The simplified tax regime for sole‑traders in Portugal offers a markedly lower effective tax burden for freelancers, digital nomads and consultants whose income is primarily profit rather than expense‑driven revenue.
Why the standard Portuguese tax system is unattractive for earned income
- Personal income tax tops out at 48 % once annual earnings exceed €80 000.
- The Non‑Habitual Residency (NHR) regime reduces the nominal rate to 20 % for certain categories of income, but social‑security contributions (≈ 34 %) are added on top, pushing the overall burden close to 54 %.
For professionals whose earnings come from work rather than passive sources, the combined tax and social‑security load can be prohibitive.
The simplified regime for sole‑traders
The regime is designed for individuals who:
- Operate as a sole trader (self‑employed) with minimal fixed or variable expenses.
- Earn up to €200 000 per year (≈ US $250 k, CAD $300 k).
- Provide services such as consulting, freelance development, design, or other remote‑work activities.
How the calculation works
- Assumed expenses: The tax authority automatically attributes 65 % of gross revenue to expenses, regardless of actual costs.
- Taxable base: Only the remaining 35 % of income is subject to personal income tax.
Example: With €100 000 of gross revenue, the tax authority assumes €65 000 of expenses, leaving €35 000 taxable.
Tax rates by year
| Year of residency | Discount on the standard rate | Effective tax rate on taxable income |
|---|---|---|
| 1st year | 50 % | 17.5 % |
| 2nd year | 25 % | 25 % (approximately) |
| 3rd year onward | 0 % (standard rate applies) | 35 % (the base rate for the regime) |
These rates apply only to the 35 % taxable portion, so the overall effective tax on total revenue is considerably lower than the 48 % top bracket.
Social‑security contributions under the regime
- Social security is calculated on the taxable income (the 35 % portion).
- The normal contribution rate of 30–35 % therefore translates to roughly 12 % of total revenue.
- In the first year, contributions are deferred; no social‑security is payable on the initial year’s earnings.
Comparison with the NHR regime
| Aspect | NHR (20 % rate) | Simplified sole‑trader regime |
|---|---|---|
| Base income tax rate | 20 % (plus socials) | 35 % on 35 % of income |
| Social‑security rate | ≈ 34 % on full income | ≈ 12 % on taxable portion (first year 0 %) |
| Effective tax on €100 k | ≈ 54 % (20 % + 34 %) | ≈ 17.5 % (first year) to ≈ 25 % (second year) |
| Income ceiling | No specific ceiling, but high rates apply above €80 k | €200 k ceiling for eligibility |
For freelancers earning under €200 k, the simplified regime typically yields a lower overall tax burden than the NHR option, especially in the first two years of residency.
Practical considerations
- Eligibility verification: Confirm that your activity qualifies as a sole‑trader with limited expenses. Businesses with significant inventory, shipping, or affiliate‑marketing structures may not fit.

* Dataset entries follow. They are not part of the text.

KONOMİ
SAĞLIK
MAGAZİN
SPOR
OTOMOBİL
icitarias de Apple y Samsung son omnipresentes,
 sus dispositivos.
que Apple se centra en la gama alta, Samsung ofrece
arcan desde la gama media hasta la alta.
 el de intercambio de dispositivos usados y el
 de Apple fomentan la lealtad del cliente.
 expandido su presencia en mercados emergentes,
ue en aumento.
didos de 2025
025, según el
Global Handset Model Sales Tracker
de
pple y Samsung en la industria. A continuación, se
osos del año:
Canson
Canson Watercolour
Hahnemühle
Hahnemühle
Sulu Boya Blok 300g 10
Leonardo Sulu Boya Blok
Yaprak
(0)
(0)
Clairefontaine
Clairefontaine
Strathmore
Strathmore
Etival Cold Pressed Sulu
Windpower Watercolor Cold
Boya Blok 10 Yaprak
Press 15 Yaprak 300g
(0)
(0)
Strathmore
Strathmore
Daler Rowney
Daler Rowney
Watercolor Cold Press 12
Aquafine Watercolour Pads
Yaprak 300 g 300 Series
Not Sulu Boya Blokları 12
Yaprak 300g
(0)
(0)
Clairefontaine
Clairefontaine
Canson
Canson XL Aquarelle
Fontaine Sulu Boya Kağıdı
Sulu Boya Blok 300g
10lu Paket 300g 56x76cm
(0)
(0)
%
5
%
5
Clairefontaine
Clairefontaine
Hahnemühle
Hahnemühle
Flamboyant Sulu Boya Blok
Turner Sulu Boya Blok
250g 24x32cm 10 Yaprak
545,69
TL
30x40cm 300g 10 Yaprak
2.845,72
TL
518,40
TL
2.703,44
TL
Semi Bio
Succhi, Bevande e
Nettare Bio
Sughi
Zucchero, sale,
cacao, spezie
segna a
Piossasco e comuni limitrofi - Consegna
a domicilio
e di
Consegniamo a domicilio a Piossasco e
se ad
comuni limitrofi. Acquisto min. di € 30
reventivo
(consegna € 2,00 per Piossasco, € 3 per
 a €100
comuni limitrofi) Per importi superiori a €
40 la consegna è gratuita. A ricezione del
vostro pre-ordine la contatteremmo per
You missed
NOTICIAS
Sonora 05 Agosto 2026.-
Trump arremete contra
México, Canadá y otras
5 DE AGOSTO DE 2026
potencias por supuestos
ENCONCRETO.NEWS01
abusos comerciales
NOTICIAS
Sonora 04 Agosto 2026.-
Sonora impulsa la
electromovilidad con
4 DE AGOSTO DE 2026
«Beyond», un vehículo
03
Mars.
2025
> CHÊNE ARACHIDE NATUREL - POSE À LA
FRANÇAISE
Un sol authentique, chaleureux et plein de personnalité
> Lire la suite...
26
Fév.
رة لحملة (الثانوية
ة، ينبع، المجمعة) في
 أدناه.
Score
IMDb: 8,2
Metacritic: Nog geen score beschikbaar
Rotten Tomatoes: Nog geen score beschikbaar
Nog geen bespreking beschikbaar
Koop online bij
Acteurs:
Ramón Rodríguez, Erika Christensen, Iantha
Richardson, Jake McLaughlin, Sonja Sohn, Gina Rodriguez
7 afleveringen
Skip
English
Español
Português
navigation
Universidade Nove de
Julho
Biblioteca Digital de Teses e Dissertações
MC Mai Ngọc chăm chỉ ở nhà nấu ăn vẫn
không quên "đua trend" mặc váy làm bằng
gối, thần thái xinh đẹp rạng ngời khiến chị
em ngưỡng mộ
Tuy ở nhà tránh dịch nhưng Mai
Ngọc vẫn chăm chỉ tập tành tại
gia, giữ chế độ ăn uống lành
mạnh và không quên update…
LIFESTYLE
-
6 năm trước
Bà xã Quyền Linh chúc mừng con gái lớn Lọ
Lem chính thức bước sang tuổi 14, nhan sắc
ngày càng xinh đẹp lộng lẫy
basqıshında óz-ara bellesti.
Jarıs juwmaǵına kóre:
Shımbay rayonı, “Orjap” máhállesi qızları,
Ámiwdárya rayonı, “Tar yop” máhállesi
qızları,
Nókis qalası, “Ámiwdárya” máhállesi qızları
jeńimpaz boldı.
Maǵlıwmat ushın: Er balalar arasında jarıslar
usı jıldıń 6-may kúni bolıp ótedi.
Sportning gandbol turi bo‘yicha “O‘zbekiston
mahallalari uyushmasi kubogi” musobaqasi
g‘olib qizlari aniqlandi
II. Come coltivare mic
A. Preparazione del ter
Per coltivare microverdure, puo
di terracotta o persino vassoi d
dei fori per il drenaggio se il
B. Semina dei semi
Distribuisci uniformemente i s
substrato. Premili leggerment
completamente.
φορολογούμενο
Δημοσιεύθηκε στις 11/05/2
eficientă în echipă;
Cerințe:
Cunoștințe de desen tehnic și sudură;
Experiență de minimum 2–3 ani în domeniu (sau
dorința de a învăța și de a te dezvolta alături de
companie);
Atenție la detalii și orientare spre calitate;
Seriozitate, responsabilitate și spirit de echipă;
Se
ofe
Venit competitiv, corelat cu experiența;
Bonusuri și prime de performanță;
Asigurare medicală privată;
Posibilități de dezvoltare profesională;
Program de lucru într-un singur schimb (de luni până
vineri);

- Record‑keeping: Although expenses are deemed, maintaining accurate books is advisable in case of audits or if you later transition to a different tax regime.
- Future scaling: If earnings are projected to exceed €200 k, the regime no longer applies; you would revert to the standard personal tax brackets.
- Social‑security timing: Because contributions are based on the previous year’s earnings, the first‑year deferral can improve cash flow, but you must plan for the subsequent year’s obligations.
- Residency path: The regime can be combined with Portugal’s residency and citizenship pathways, offering a relatively quick route to long‑term settlement for qualifying individuals.
Decision checklist
- [ ] Is your annual gross revenue ≤ €200 k?
- [ ] Do you operate as a sole trader with minimal expenses?
- [ ] Are you comfortable with the assumed expense methodology (65 % of revenue)?
- [ ] Do you plan to stay in Portugal for at least three years to benefit from the graduated discounts?
If the answers are affirmative, the simplified sole‑trader regime is likely the most tax‑efficient option for freelancers and digital nomads relocating to Portugal.